Tasks:
1 - Output everything in the passage on surgery and radiology from "Effective communication is" down to "healing the patient.", word for word.
2 - Decide whether each statement below agrees with the passage on surgery and radiology. Answer yes or no for each, and quote the words of the passage that decide it.
(a) The radiologist seeks definitive answers about whether to perform surgical intervention.
(b) Medical professionals who communicate well are more likely to have compliant and satisfied patients.
(c) Procedures with minimal exposure rely more on intraoperative gross inspection.
3 - Resume the passage on surgery and radiology from the point where it stops, continuing after its last sentence.

Text under study:
++++++++++++++++++++
Despite their differences surgery and radiology share a fundamental commonality that inextricably links them; both require detailed knowledge of anatomy to be successful. This bond is accentuated because procedures with minimal exposure rely less on intraoperative gross inspection and more on preoperative planning based on imaging interpretation. Thus, the advent of minimally invasive procedures necessitates a professionally intimate relationship between surgeon and radiologist.
Surgical grand rounds and multidisciplinary conferences have long provided an educational opportunity that transcends the science of medicine. For the inexperienced medical student, these meetings may seem to be little more than a battle of egos. A more astute student may recognize that the often-contentious tone of these meetings has less to do with ego and more to do with the nature of the questions and answers originating from each side. The radiologist seeks accurate interpretation of the images, whether definitive or equivocal. The surgeon seeks definitive answers to whether, where, and how to perform surgical intervention. Both approaches are correct when we consider the nature of the two disciplines: diagnosis and therapy. Mutual recognition of these different approaches can lead to successful interdisciplinary communication, integration, and most importantly, appropriate treatment of the patient.
Effective communication is increasingly cited as the key to successful practice and the avoidance of legal action.(2) Medical professionals who are skilled communicators are more likely to have compliant and satisfied patients.(3) Therefore, it is not difficult to extrapolate that good communication is effective not only between physician and patient, but also physician and physician. When the surgeon questions or criticizes the interpretation of the radiologist, or vice versa, the criticism must not be construed as a personal attack. Good medicine requires that ego and competition be superseded in the best interest of healing the patient.
++++++++++++++++++++
Data records:
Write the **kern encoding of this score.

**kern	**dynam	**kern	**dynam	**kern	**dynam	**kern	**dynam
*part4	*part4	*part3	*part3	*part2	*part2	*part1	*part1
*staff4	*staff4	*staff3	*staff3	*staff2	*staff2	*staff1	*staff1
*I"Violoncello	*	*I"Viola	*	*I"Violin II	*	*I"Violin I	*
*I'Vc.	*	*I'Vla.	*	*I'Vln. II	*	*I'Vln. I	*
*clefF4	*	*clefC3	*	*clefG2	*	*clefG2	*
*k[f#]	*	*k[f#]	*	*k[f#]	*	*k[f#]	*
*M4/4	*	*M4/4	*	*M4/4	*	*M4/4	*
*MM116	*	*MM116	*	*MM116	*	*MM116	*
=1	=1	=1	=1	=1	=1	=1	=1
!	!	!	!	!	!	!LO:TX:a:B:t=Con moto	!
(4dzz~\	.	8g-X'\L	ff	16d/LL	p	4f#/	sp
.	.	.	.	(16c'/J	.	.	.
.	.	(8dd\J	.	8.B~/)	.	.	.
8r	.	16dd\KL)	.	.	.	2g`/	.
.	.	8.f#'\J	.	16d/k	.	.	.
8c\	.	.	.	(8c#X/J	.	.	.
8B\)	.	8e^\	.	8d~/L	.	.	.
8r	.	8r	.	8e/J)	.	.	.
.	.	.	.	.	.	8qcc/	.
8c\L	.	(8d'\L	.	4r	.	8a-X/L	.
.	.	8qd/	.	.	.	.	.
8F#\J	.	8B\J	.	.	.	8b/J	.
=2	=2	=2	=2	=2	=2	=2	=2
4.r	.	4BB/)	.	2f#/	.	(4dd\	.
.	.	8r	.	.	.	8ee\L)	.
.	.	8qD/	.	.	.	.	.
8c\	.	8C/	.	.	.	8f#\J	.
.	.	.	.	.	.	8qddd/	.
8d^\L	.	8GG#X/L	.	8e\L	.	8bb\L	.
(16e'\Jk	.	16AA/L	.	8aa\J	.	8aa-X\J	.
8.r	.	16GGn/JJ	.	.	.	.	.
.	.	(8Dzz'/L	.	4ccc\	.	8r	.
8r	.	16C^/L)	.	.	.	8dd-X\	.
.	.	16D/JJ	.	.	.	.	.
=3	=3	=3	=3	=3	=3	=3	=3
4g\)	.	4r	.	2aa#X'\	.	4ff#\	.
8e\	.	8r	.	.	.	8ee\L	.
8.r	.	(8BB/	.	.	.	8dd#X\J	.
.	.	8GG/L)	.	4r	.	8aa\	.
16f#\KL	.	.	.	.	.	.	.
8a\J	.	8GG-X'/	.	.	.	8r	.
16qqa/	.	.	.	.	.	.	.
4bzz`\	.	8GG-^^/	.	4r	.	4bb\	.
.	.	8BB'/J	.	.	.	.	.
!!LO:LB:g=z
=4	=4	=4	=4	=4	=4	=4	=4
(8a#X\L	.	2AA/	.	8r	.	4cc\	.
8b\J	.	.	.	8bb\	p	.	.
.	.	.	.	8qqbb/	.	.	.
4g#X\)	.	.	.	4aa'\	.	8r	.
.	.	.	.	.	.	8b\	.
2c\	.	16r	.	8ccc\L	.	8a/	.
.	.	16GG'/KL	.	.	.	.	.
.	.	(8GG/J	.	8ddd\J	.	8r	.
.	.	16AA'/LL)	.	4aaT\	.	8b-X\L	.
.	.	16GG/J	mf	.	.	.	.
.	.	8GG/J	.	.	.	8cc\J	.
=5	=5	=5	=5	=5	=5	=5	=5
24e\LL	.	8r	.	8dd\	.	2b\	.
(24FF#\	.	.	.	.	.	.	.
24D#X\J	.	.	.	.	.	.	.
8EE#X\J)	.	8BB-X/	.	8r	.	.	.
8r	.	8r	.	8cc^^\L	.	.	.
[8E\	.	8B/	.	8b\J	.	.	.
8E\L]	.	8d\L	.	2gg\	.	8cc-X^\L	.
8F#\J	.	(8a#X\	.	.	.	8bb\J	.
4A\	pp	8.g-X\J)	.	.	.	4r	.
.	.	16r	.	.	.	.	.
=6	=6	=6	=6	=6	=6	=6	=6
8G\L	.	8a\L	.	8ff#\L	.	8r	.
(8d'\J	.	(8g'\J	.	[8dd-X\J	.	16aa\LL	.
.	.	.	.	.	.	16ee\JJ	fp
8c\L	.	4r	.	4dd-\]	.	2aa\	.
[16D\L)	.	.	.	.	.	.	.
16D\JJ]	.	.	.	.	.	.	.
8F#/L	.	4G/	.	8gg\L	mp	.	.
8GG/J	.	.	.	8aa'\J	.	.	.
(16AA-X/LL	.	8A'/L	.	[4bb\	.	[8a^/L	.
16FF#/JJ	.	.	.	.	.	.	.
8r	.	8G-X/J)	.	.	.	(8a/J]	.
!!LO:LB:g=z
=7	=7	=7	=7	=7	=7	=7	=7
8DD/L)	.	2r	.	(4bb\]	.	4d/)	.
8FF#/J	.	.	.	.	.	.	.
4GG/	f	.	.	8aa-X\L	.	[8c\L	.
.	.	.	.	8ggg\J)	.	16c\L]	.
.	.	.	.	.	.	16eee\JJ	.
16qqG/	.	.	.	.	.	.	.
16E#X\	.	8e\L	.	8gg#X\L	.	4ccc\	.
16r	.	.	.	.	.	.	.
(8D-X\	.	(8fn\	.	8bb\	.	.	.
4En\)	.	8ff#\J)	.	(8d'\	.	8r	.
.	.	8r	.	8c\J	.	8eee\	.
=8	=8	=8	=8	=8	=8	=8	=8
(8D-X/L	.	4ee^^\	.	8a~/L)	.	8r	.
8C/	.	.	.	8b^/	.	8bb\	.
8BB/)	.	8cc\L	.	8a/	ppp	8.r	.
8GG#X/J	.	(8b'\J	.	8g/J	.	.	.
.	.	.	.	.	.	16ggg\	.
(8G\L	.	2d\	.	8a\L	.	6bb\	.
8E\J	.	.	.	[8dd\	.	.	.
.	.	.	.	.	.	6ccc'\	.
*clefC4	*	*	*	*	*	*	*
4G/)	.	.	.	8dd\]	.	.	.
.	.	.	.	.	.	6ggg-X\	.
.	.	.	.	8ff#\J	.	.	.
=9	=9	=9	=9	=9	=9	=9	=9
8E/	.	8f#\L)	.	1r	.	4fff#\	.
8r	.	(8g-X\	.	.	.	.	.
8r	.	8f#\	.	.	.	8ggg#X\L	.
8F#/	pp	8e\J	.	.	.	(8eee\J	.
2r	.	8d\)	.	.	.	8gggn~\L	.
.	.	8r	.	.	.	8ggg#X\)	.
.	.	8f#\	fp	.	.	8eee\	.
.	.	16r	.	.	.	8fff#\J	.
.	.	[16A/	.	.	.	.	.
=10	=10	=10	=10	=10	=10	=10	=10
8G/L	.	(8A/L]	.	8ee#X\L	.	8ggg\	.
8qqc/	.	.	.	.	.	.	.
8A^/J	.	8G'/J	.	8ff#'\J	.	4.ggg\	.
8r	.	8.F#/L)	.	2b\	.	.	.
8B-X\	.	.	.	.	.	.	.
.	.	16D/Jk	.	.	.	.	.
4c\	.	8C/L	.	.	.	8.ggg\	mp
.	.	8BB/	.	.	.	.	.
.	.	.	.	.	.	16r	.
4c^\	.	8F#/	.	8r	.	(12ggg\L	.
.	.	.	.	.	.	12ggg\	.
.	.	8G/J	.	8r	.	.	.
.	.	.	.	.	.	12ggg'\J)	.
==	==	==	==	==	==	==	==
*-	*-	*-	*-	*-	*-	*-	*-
++++++++++++++++++++
Responses in order:
1 -
Effective communication is increasingly cited as the key to successful practice and the avoidance of legal action.(2) Medical professionals who are skilled communicators are more likely to have compliant and satisfied patients.(3) Therefore, it is not difficult to extrapolate that good communication is effective not only between physician and patient, but also physician and physician. When the surgeon questions or criticizes the interpretation of the radiologist, or vice versa, the criticism must not be construed as a personal attack. Good medicine requires that ego and competition be superseded in the best interest of healing the patient.

2 -
(a) No: "The radiologist seeks accurate interpretation of the images, whether definitive or equivocal."
(b) Yes: "Medical professionals who are skilled communicators are more likely to have compliant and satisfied patients"
(c) No: "procedures with minimal exposure rely less on intraoperative gross inspection and more on preoperative planning based on imaging interpretation"

3 -
In the current era of minimally invasive surgical intervention, level 1 trauma centers, percutaneous cryoablation, and radiofrequency ablation, the success of both radiologist and surgeon are linked. One discipline cannot fully succeed in benefiting the patient without the other. Success relies upon integration of the two disciplines through clear and open communication and the exclusion of personal or professional self-interest.
Western philosophy is rooted in the study of dichotomy: the tension that exists between opposites. As it often is with the brilliant Greek philosophers we find ourselves, in spite of our advanced technology, defined by their ancient tenets that preceded our bovies and MRI machines by millennia. As it was in the past, so it is with surgery and radiology today. One cannot exist without the other. In short, light is defined by dark, and dark is defined by light.
References:
1. Verano JW. Trepanation in Prehistoric South America: Geographic and Temporal Trends over 2,000 Years. In: Arnott R, Finger S, Smith CUM, eds. Trepanation: history, discovery, theory. Lisse, The Netherlands: Swets & Zeitlinger; 2003:223-236.
2. Colon VF. 10 ways to reduce medical malpractice exposure. Physician Exec. 2002;28(2):16-18.
3. Kotegawa T. Communication skills for pharmaceutical care. Yakugaku Zasshi. 2007;127(2):237-244.
Print Publication:
J Am Coll Surg. 2007 Dec;205(6):805-6. Epub 2007 Sep 17.